En el momento en que René Higuita hizo el gol de tiro libre y la voz emocionada del narrador Jorge Eliécer Campuzano se regó por los aires pasó las montañas y fue al infinito, se levantó de la silla sobrecogido por una conmoción tan profunda que las lágrimas le salían como liberadas, esa sensación no la experimentaba desde el día en que Otoniel Quintana, arquero del Millonarios, había conseguido el récord de mil veinticuatro minutos sin recibir gol.
En el fútbol fracasó, el día que lo observó tapar
Turrón Álvarez, un exfutbolista que jugó en el Nacional, quien estaba encargado
de seleccionar cada año los niños de la preparatoria “República de Venezuela”
para participar en los interescolares.
Con su tula al hombro, apoyado contra la valla metálica que bordeaba la cancha de la Unidad Deportiva Belén, pensaba en lo cerca que estaba el día para jugar allí, en aquella grandota y verde. Se veía debajo de esos tres palos, imbatible, con sus voladoras y sus achiques perfectos al piso y ¿por qué no? tapando un penalti. En la escuela sonó el segundo toque de campana para ingresar, cerró sus fantasías y entró.
Terminada la clase de gimnasia el profesor de biología lo llamó para contarle que al día siguiente vendría Turrón Álvarez a escoger el equipo que los representaría en los interescolares.
- Yo lo he visto tapar a usted, no me vaya a defraudar – dijo el profesor. Él lo miraba abrumado.
- Mire, a mí no me gusta el caleño, ese puesto lo tiene que ocupar un Paisa -, Dijo el profesor de biología. ¿Quién era el caleño y qué significaba eso? Para él todos los muchachos de la escuela eran eso, muchachos. ¿Paisa? ¿Qué es un Paisa? Quedó en la misma, era la primera vez que oía ese tipo de diferencias.

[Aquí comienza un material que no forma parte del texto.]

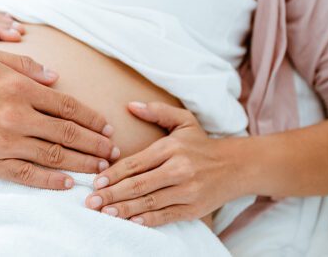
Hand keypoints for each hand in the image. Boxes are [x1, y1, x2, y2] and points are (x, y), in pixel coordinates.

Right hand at [0, 40, 119, 189]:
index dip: (91, 119)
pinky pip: (27, 174)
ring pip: (53, 156)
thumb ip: (25, 65)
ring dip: (81, 164)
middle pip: (68, 133)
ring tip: (99, 169)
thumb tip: (54, 77)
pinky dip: (51, 180)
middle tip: (113, 153)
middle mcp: (17, 115)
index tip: (106, 128)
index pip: (67, 106)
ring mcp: (3, 141)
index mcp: (20, 87)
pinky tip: (67, 183)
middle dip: (95, 144)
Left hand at [85, 102, 243, 226]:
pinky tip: (131, 222)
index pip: (136, 163)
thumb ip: (156, 112)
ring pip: (150, 202)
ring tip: (104, 213)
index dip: (114, 174)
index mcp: (171, 149)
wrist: (236, 166)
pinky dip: (148, 220)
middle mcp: (179, 170)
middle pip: (139, 185)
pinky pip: (166, 216)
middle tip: (91, 202)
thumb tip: (131, 105)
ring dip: (125, 209)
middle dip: (112, 194)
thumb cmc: (202, 144)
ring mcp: (187, 191)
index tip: (96, 182)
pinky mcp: (194, 208)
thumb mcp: (183, 121)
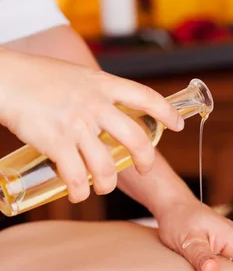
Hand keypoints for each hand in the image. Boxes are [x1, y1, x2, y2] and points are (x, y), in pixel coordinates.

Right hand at [0, 49, 183, 202]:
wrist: (7, 79)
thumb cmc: (39, 78)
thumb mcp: (78, 77)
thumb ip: (96, 93)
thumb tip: (108, 111)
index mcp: (103, 85)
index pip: (146, 97)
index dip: (166, 113)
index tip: (177, 125)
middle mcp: (95, 104)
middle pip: (135, 138)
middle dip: (145, 159)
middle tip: (145, 169)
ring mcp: (77, 125)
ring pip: (106, 166)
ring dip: (107, 184)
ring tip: (103, 188)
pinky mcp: (56, 143)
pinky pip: (76, 177)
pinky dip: (79, 191)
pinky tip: (77, 193)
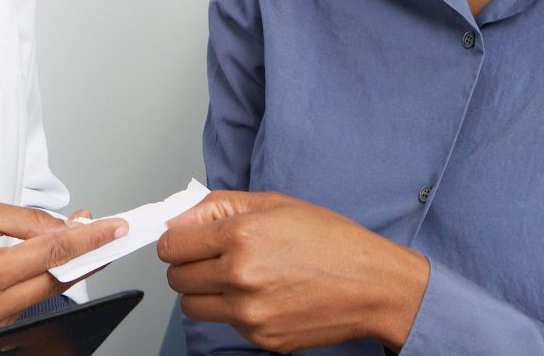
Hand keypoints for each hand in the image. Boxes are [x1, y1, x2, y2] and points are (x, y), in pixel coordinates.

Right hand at [0, 198, 126, 355]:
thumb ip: (25, 221)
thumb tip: (65, 227)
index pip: (52, 254)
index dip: (89, 239)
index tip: (116, 227)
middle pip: (56, 279)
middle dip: (88, 253)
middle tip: (111, 229)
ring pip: (44, 290)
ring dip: (68, 263)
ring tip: (85, 235)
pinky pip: (27, 298)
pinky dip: (44, 275)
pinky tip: (54, 255)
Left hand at [157, 191, 428, 352]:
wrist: (371, 283)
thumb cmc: (328, 238)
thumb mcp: (270, 203)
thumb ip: (216, 206)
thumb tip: (178, 217)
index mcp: (239, 237)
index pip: (172, 246)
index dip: (175, 239)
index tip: (183, 238)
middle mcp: (240, 277)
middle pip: (176, 277)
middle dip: (187, 264)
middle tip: (209, 254)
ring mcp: (250, 314)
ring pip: (192, 306)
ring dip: (202, 290)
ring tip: (231, 274)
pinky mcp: (262, 339)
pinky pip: (224, 324)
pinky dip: (231, 310)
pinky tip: (259, 292)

Esa noche le fue difícil conciliar el sueño, durmió poco y quejándose por momentos. A las seis de la mañana despertó sobresaltado pensando que se le había hecho tarde. Mientras desayunaba vinieron a su memoria las palabras del profesor de biología. Con meticuloso esmero preparó su atuendo: los tenis guayos nuevos, el buso, la pantaloneta, también tenía para estrenar unas rodilleras abollonadas.
Ya dentro de la cancha y por primera vez con el bullicio de los niños y los gritos de los profesores desde las tribunas, se sintió pequeño. Desde que vio venir el balón intuyó que lo pasaría, fue a su encuentro en un momento en que el defensa reaccionó tarde. El “pinchado” Pedro Casas, ese que vivía en Altavista, se levantó un poco, dejó que el balón lo sobrara y le pegó de taquito. Muchas veces jugando en su contra sin ojos seleccionadores o juzgadores, aquella jugada habría sido fácil, Casas jamás le había hecho un gol. En ese partido le metieron tres goles de arquero, pero es que amaneció enfermo de miedo, los tenis guayos le apretaban y la arquería era para un gigante.
Aquí supo quién era el caleño, lo vio tapar,
entendió, era el arquero de la sección B, cuando lo tuvo enfrente moviéndose
junto al arco, se le hizo un amarradito en la garganta. Usaba guayos de cuero,
una balaca en la frente y por supuesto el uniforme del Cali. Hablaba con otro
acento, ordenaba y manoteaba a sus defensas para ubicarlos durante los tiros de
esquina o libres, anticipando con decisión se levantaba para rechazar el balón,
siempre se movía en actitud decidida, logrando ablandar a los delanteros, sólo
Betancur que no comía de nada hacía caso omiso a sus gritos amedrentadores,
después de puñetear algunos taponazos, volvía al arco, ufano, caminando a lo
pavo. Pavo caleño.
Parado apoyándose en su bastón, el exjugador cojo del nacional lo observó moverse inseguro y al balón pasar la línea de gol en tres oportunidades.
- Lo hacen quedar mal a uno, cuando se confía en ellos y a la hora de
responder, nada -, esas palabras sonaron en su cabeza muchos días. El profesor
de biología no lo volvió a saludar y él tampoco a jugar al fútbol.